* **Your assignment**
Copy out the records below exactly as they appear.

Record set below:

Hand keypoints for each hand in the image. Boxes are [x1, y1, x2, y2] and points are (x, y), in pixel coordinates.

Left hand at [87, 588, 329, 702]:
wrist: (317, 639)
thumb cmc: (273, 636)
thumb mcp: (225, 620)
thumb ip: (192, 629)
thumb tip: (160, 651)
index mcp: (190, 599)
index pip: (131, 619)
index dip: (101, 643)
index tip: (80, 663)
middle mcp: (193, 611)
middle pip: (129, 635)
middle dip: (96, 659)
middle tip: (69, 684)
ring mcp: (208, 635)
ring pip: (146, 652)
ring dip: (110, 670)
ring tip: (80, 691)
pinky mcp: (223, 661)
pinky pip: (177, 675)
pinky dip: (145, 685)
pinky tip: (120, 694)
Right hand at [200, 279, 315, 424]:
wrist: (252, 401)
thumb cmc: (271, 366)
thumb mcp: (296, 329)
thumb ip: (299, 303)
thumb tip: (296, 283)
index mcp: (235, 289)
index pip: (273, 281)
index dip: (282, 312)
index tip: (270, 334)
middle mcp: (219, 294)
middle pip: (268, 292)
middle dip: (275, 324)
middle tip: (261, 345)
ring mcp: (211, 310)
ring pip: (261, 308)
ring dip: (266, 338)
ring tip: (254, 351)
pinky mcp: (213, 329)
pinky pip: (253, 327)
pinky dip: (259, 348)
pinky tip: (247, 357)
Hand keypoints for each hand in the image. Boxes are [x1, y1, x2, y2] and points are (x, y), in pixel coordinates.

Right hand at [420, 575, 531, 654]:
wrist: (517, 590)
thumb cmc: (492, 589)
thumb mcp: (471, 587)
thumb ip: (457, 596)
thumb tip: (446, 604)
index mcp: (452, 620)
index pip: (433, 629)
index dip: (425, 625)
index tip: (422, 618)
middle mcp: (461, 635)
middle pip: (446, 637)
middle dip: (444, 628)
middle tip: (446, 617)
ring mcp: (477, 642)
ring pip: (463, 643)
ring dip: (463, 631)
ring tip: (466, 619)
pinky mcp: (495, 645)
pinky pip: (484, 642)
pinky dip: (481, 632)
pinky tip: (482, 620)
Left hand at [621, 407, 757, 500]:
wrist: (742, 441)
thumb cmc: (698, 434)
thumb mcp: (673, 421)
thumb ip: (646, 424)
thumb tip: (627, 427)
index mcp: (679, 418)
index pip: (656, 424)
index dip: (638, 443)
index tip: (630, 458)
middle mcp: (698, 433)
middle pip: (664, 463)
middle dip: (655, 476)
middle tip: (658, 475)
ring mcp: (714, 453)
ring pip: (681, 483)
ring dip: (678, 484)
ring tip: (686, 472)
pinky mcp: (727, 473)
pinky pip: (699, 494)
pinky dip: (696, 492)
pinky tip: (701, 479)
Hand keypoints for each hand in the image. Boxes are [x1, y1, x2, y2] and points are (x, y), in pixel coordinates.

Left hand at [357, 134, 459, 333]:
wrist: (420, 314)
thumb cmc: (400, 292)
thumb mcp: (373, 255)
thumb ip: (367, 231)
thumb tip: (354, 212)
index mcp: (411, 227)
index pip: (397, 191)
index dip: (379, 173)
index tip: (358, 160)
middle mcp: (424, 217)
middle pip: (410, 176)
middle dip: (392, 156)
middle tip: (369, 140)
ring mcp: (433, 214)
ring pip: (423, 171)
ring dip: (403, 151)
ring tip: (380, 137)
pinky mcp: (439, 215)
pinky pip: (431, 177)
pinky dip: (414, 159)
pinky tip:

End of Record set.

* **Task output**
Hand keypoints for each hand in the image. Boxes are [x1, y1, x2, y2] and points are (x, y), in pixel coordinates.

Left hand at [87, 588, 329, 702]:
wrist: (317, 639)
thumb cmc: (273, 636)
thumb mcp: (225, 620)
thumb ip: (192, 629)
thumb tip: (160, 651)
index mcp: (190, 599)
index pip: (131, 619)
index dip: (101, 643)
index tip: (80, 663)
middle mcp: (193, 611)
middle pip: (129, 635)
middle dip: (96, 659)
middle tip: (69, 684)
ring mcp: (208, 635)
ring pip: (146, 652)
ring dip: (110, 670)
ring tip: (80, 691)
pinky mcp: (223, 661)
pinky pip: (177, 675)
pinky dip: (145, 685)
pinky tip: (120, 694)
Right hand at [200, 279, 315, 424]:
wrist: (252, 401)
thumb cmc: (271, 366)
thumb mcp: (296, 329)
thumb ip: (299, 303)
thumb tip: (296, 283)
index mcp: (235, 289)
index pip: (273, 281)
index dip: (282, 312)
index tip: (270, 334)
middle mcp: (219, 294)
middle pip: (268, 292)
middle dip: (275, 324)
middle tip: (261, 345)
ring mcp: (211, 310)
ring pip: (261, 308)
ring dip: (266, 338)
ring tip: (254, 351)
pinky mcp: (213, 329)
pinky pip: (253, 327)
pinky dip: (259, 348)
pinky tip: (247, 357)
Hand keypoints for each hand in the image. Boxes are [x1, y1, x2, y2] and points are (x, y), in pixel coordinates.

Right hand at [420, 575, 531, 654]:
wrist: (517, 590)
thumb cmc: (492, 589)
thumb mcp: (471, 587)
thumb ip: (457, 596)
thumb tip: (446, 604)
index mcp: (452, 620)
index pip: (433, 629)
index dip: (425, 625)
index tip: (422, 618)
middle mcp: (461, 635)
middle pip: (446, 637)
middle dip: (444, 628)
middle tip: (446, 617)
ring mcp: (477, 642)
ring pip: (463, 643)
ring dip: (463, 631)
ring tip: (466, 619)
pinky mcp: (495, 645)
pinky pip: (484, 642)
pinky dip: (481, 632)
pinky tip: (482, 620)
Left hand at [621, 407, 757, 500]:
wrist: (742, 441)
thumb cmc: (698, 434)
thumb mcp: (673, 421)
thumb ip: (646, 424)
thumb tip: (627, 427)
index mcp: (679, 418)
index pip: (656, 424)
index dip: (638, 443)
index tip: (630, 458)
middle mcp: (698, 433)
middle pip: (664, 463)
middle dip: (655, 476)
middle tip: (658, 475)
ring mcp: (714, 453)
ring pip: (681, 483)
ring dip: (678, 484)
ring tip: (686, 472)
pinky mcp: (727, 473)
pinky pip: (699, 494)
pinky dip: (696, 492)
pinky tip: (701, 479)
Hand keypoints for each hand in the image. Boxes are [x1, y1, x2, y2] and points are (x, y), in pixel coordinates.

Left hand at [357, 134, 459, 333]:
wrist: (420, 314)
thumb cmc: (400, 292)
thumb mcp: (373, 255)
thumb ip: (367, 231)
thumb tip: (354, 212)
index mcp: (411, 227)
index pip: (397, 191)
index dip: (379, 173)
index tip: (358, 160)
middle mcp: (424, 217)
middle pip: (410, 176)
middle dip: (392, 156)
middle tip: (369, 140)
ring mcp: (433, 214)
ring pip: (423, 171)
ring dip: (403, 151)
ring tip: (380, 137)
pinky mcp: (439, 215)
pinky pip: (431, 177)
pinky dip: (414, 159)
pinky tip:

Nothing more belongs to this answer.